What did I like in school:
-I loved learning German, but I came at it in high school which is way too late so it did not “stick”. Foreign language should be a requirement, but students should be counseled not to take languages like German, Bantu, Algonguin, or any other languages not useful in their geographic area. Spanish, Mandarin or Valley-Speak would have been more useful for me.
Other courses I would include
-Writing….. lots and lots of writing, both scholarly and creative, on any subject of interest.
-Biology where students don’t have to work with lab partners who do no work but still get credit.
-Astronomy ala Neil DeGrasse Tyson with an emphasis on Martian Studies
-History when one could study cultural implications and trends rather than the lives of stuffy old dead guys.
-Literature, graphic novels excluded.
-Mythology, for an excuse to watch old Xena and Hercules episodes.
-Group Dynamics, Sensitivity Training and Conflict Resolution (in light of the previous statement regarding bullying in phys ed)
-Ethics, with a focus on Judeo-Christian values.
-Environmental Studies, with an emphasis on undoing the ways we have jacked up the planet.
Oh, and Drumming to fulfill a music requirement.
Today’s prompt from the Daily Post: “It turns out that your neighbor on the plane/bus/train (or the person sitting at the next table at the coffee shop) is a very, very chatty tourist. Do you try to switch seats, go for a non-committal brief small talk, or make this person your new best friend?”
I had to think about this prompt for a few minutes, and concluded that some people would say I was an extroverted person because I will chat it up with complete strangers. Others would think I am an introvert, guarded and a bit stand-offish because I don’t readily engage those people. How can one be both?

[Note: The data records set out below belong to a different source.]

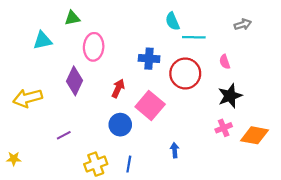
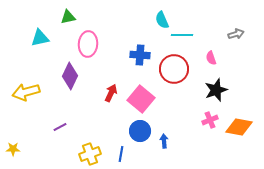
gray arrow: (243, 24) -> (236, 34), moved
red arrow: (118, 88) -> (111, 93), moved
blue circle: (120, 125) -> (140, 131), moved

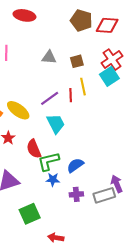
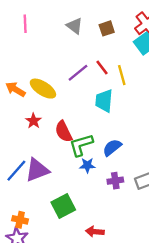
gray triangle: (49, 57) -> (75, 26), turned 35
yellow line: (83, 87) -> (122, 75), moved
red line: (71, 95) -> (102, 68), turned -32
cyan trapezoid: (56, 124) -> (104, 101), moved, turned -145

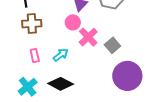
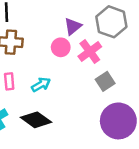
pink cross: (88, 37) -> (90, 52), moved

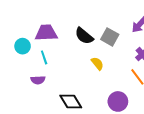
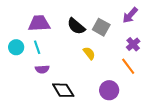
cyan circle: (23, 46) -> (16, 47), moved
purple semicircle: (38, 80) -> (42, 69), moved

I have been labeled with empathic and intuitive qualities. I don’t know if I altogether believe those labels, but I would say that I do pick the “vibes” of certain people and gauge my social interaction to them accordingly. With some individuals, I will feel an immediate connection. Those are the people with warm and honest with a positive energy. Even as a stranger, that person will draw me forth and I will have interaction with them. These are individuals who have a healthy respect for personal boundaries. They will engage me, but won’t press too much.
However, there are others who may seem open and positive, but they have an erratic energy that tells me to guard myself and don’t give away too much information. I don’t inherently trust those people. Typically, such individuals are without filters and without the proper respect for boundaries. They will press for personal details and may even harangue in order to get me to engage. My “Spidey-sense” forces me to shut down even to the point of being seemingly rude to them. These individuals are what many experts in social interaction call “Energy Vampires”. They will suck the energy right out of me. In the case of the plane or coffee shop scenario, I would definitely try to find another seat. I don’t blame them for this. They are who they are.
I try not to be an energy vampire. (We always think it is the other person, never ourselves). I try to assess other people on an intuitive level and if I feel that someone else needs to have their space, I will back away. I will respect their boundaries.
I don’t want to be the person that drives others to change their seats.